Your task: Nothing in the records should differ when they are repeated. Restate them word for word.

Provided information:
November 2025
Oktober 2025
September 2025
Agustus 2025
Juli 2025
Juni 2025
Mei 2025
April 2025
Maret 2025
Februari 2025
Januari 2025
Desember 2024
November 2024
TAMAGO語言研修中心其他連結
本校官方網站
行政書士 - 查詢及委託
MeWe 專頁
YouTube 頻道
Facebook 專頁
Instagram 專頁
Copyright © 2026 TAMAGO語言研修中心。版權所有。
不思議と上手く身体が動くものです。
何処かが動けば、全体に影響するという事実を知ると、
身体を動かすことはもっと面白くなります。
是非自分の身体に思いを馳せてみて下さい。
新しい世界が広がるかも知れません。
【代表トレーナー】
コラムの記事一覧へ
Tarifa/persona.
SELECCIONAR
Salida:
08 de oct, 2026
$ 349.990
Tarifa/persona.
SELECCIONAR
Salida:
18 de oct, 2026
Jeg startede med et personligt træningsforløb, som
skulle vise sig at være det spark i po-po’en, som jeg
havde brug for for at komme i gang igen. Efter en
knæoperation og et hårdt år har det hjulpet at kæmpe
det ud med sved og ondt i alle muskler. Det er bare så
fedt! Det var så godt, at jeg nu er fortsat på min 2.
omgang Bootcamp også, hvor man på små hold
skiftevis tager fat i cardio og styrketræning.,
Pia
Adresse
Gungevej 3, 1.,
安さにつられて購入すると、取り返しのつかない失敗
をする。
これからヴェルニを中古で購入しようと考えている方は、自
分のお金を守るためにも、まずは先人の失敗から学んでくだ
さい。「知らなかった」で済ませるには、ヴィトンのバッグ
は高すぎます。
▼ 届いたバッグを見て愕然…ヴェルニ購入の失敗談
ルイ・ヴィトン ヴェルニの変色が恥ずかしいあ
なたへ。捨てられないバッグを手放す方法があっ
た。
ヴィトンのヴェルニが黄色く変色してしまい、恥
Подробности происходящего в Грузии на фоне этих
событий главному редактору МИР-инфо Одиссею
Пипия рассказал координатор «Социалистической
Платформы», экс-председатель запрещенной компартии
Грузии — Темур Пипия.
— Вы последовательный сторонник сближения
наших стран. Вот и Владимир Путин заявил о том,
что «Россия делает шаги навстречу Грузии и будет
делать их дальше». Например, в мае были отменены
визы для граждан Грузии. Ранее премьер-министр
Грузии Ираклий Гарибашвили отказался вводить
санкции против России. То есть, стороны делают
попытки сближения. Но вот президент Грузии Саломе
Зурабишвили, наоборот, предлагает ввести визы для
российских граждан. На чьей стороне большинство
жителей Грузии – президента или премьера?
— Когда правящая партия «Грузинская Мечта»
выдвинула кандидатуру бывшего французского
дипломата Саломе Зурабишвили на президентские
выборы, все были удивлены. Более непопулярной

Reply to the task:
November 2025
Oktober 2025
September 2025
Agustus 2025
Juli 2025
Juni 2025
Mei 2025
April 2025
Maret 2025
Februari 2025
Januari 2025
Desember 2024
November 2024
TAMAGO語言研修中心其他連結
本校官方網站
行政書士 - 查詢及委託
MeWe 專頁
YouTube 頻道
Facebook 專頁
Instagram 專頁
Copyright © 2026 TAMAGO語言研修中心。版權所有。
不思議と上手く身体が動くものです。
何処かが動けば、全体に影響するという事実を知ると、
身体を動かすことはもっと面白くなります。
是非自分の身体に思いを馳せてみて下さい。
新しい世界が広がるかも知れません。
【代表トレーナー】
コラムの記事一覧へ
Tarifa/persona.
SELECCIONAR
Salida:
08 de oct, 2026
$ 349.990
Tarifa/persona.
SELECCIONAR
Salida:
18 de oct, 2026
Jeg startede med et personligt træningsforløb, som
skulle vise sig at være det spark i po-po’en, som jeg
havde brug for for at komme i gang igen. Efter en
knæoperation og et hårdt år har det hjulpet at kæmpe
det ud med sved og ondt i alle muskler. Det er bare så
fedt! Det var så godt, at jeg nu er fortsat på min 2.
omgang Bootcamp også, hvor man på små hold
skiftevis tager fat i cardio og styrketræning.,
Pia
Adresse
Gungevej 3, 1.,
安さにつられて購入すると、取り返しのつかない失敗
をする。
これからヴェルニを中古で購入しようと考えている方は、自
分のお金を守るためにも、まずは先人の失敗から学んでくだ
さい。「知らなかった」で済ませるには、ヴィトンのバッグ
は高すぎます。
▼ 届いたバッグを見て愕然…ヴェルニ購入の失敗談
ルイ・ヴィトン ヴェルニの変色が恥ずかしいあ
なたへ。捨てられないバッグを手放す方法があっ
た。
ヴィトンのヴェルニが黄色く変色してしまい、恥
Подробности происходящего в Грузии на фоне этих
событий главному редактору МИР-инфо Одиссею
Пипия рассказал координатор «Социалистической
Платформы», экс-председатель запрещенной компартии
Грузии — Темур Пипия.
— Вы последовательный сторонник сближения
наших стран. Вот и Владимир Путин заявил о том,
что «Россия делает шаги навстречу Грузии и будет
делать их дальше». Например, в мае были отменены
визы для граждан Грузии. Ранее премьер-министр
Грузии Ираклий Гарибашвили отказался вводить
санкции против России. То есть, стороны делают
попытки сближения. Но вот президент Грузии Саломе
Зурабишвили, наоборот, предлагает ввести визы для
российских граждан. На чьей стороне большинство
жителей Грузии – президента или премьера?
— Когда правящая партия «Грузинская Мечта»
выдвинула кандидатуру бывшего французского
дипломата Саломе Зурабишвили на президентские
выборы, все были удивлены. Более непопулярной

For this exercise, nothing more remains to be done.